Sun | Oct 24, 2021

Editorial | Jamaica must join call for debt reform

Published:Monday | October 11, 2021 | 12:07 AM

Standard and Poor’s (S&P) decision to maintain the existing speculative grade B-range ratings on Jamaica’s debt, while upgrading its outlook for the island’s economy to stable, is, in the circumstances, a welcome development. It is something for Finance Minister Nigel Clarke to hold out to creditors if, and when, he goes to the market to roll over loans or seek new ones.

But the Holness administration must be wary of using S&P’s action for leery chest-thumping and separating Jamaica from global efforts for debt reform, including initiatives that favour middle-income developing countries, within whose ranks the island falls.

This is a matter on which Jamaica’s voice has not been particularly loud in recent times, leaving a sense, if not of disengagement, of Kingston looking down its nose at those of its peers, especially those in the Caribbean, that have not been as successful at fiscal containment.

Like most developing countries, Jamaica has been hit hard by the COVID-19 pandemic. Its economy declined by more than 10 per cent in 2020. Lower inflows and increased spending to cushion the worst effects of the pandemic forced the Government into higher deficits and slowed the pace at which it pays debt.

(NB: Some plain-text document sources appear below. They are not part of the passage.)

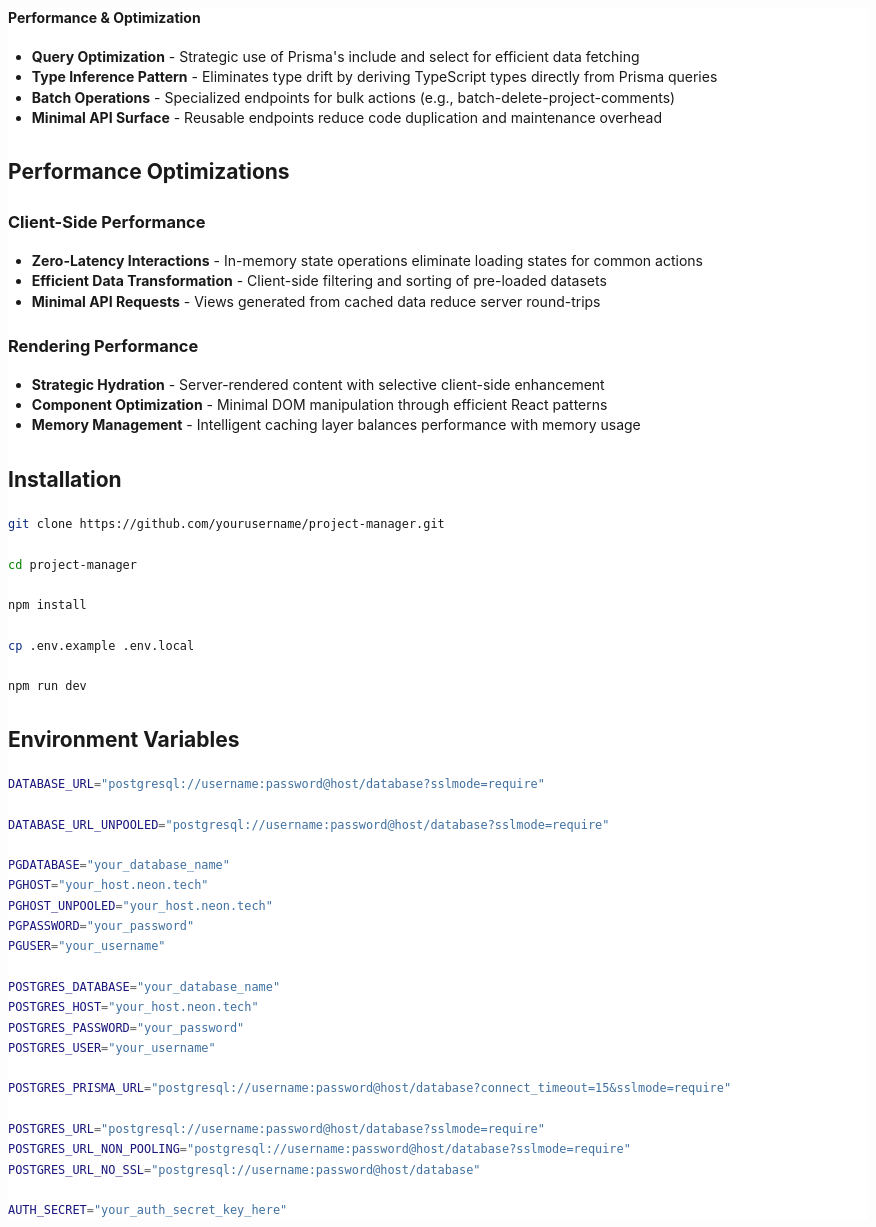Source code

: #### Performance & Optimization

- **Query Optimization** - Strategic use of Prisma's include and select for efficient data fetching
- **Type Inference Pattern** - Eliminates type drift by deriving TypeScript types directly from Prisma queries
- **Batch Operations** - Specialized endpoints for bulk actions (e.g., batch-delete-project-comments)
- **Minimal API Surface** - Reusable endpoints reduce code duplication and maintenance overhead

## Performance Optimizations

### Client-Side Performance

- **Zero-Latency Interactions** - In-memory state operations eliminate loading states for common actions
- **Efficient Data Transformation** - Client-side filtering and sorting of pre-loaded datasets
- **Minimal API Requests** - Views generated from cached data reduce server round-trips

### Rendering Performance

- **Strategic Hydration** - Server-rendered content with selective client-side enhancement
- **Component Optimization** - Minimal DOM manipulation through efficient React patterns
- **Memory Management** - Intelligent caching layer balances performance with memory usage

## Installation

```bash
git clone https://github.com/yourusername/project-manager.git

cd project-manager

npm install

cp .env.example .env.local

npm run dev
```

## Environment Variables

```bash
DATABASE_URL="postgresql://username:password@host/database?sslmode=require"

DATABASE_URL_UNPOOLED="postgresql://username:password@host/database?sslmode=require"

PGDATABASE="your_database_name"
PGHOST="your_host.neon.tech"
PGHOST_UNPOOLED="your_host.neon.tech"
PGPASSWORD="your_password"
PGUSER="your_username"

POSTGRES_DATABASE="your_database_name"
POSTGRES_HOST="your_host.neon.tech"
POSTGRES_PASSWORD="your_password"
POSTGRES_USER="your_username"

POSTGRES_PRISMA_URL="postgresql://username:password@host/database?connect_timeout=15&sslmode=require"

POSTGRES_URL="postgresql://username:password@host/database?sslmode=require"
POSTGRES_URL_NON_POOLING="postgresql://username:password@host/database?sslmode=require"
POSTGRES_URL_NO_SSL="postgresql://username:password@host/database"

AUTH_SECRET="your_auth_secret_key_here"
```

Indeed, Government debt, which had fallen to just below 95 per cent of gross domestic product (GDP) in early 2020 (from nearly 150 per cent a decade earlier), has crept back past 110 per cent of GDP. Further, the Government was forced to push back, by at least two years, its earlier 2025-26 date to bring the debt down to 60 per cent of GDP.

But last week, with the economy showing signs of recovery, Standard and Poor’s affirmed its B+ rating on the Government’s long-term foreign and domestic debt and B for its short-term borrowings. Whereas S&P previously had a negative outlook for the economy, this was revised to stable.

“Jamaica has demonstrated commitment to fiscal consolidation, despite the ongoing COVID-19 pandemic, and we believe the risks for its economy and government finances have receded,” the rating agency said. “In addition, the passage of the Bank of Jamaica Act revisions strengthens the central bank’s monetary policy credibility.”

NOT A SOLO PURSUIT

Jamaica’s aggressive posture on fiscal containment, some economists argue, is not sufficiently mirrored in most regional economies. The critics highlight The Bahamas and Suriname (both of which have been in talks with creditors) as well as Trinidad and Tobago, despite S&P’s affirmation in July of that country’s investment-grade BBB-/A-3 ratings on its sovereign debt. However, Standard and Poor’s adjusted its outlook for the Trinidad and Tobago economy from stable to negative.

In assessing Jamaica’s situation, officials here are inclined to contrast the praise Kingston receives for fiscal rectitude against the perceived problems of regional counterparts.

This newspaper does not wish for the Government to return to the bad old days of fiscal indiscipline, when the State gourmandised on debt and crowded out the private sector from borrowings. However, it would be wrong if Jamaica assumed that fixing the country’s problem of debt in this global environment ought to be a solo pursuit, on which there was no common cause with other nations. Unless, that is, Jamaica’s policymakers believe that fiscal containment is an end in itself.

Like other middle-income developing countries, Jamaica, as is the case with most of its partners in the Caribbean, is locked out of most debt initiatives, such as the recent G-20’s payment moratorium for the world’s poorest nations. Most of the region’s countries are also ineligible for some categories of loans soft from multilateral financial institutions, although the Caribbean is the world’s most indebted region.

MORE VOICES NEEDED

As was highlighted by the Caribbean Community’s (CARICOM) secretary general, Carla Barnett, at last week’s session in Barbados of the United Nations Conference on Trade and Development (UNCTAD), the COVID-19-induced economic downturn has exacerbated the region’s debt crisis.

“We applied funds that were budgeted for other purposes to meet the needs of the health sector for PPEs, medical equipment, testing supplies and vaccines,” she said. “We shifted funds to meet basic social safety nets. We repurposed loans and borrowed additional funds. Already-high debt burdens grew even higher.”

This situation has further shrunk the region’s ability to invest in other areas of development, such as to address the effects of climate change, public infrastructure, security, health and education. Which is what the UN’s secretary general, Antonio Guterres, understood. In a June address to the General Assembly, he called for innovative measures to address the problem of debt and to help middle-income countries lift their economies out of the mire of COVID-19.

Barbados’ prime minister Mia Mottley made much the same argument in her address at the UNCTAD meeting in Bridgetown. But more voices are needed in carrying what is an economically sound and logically unimpeachable message.

Jamaica should be front and centre of this discourse – as it used to be in such matters. Which does not mean giving up or betraying its policy of fiscal prudence.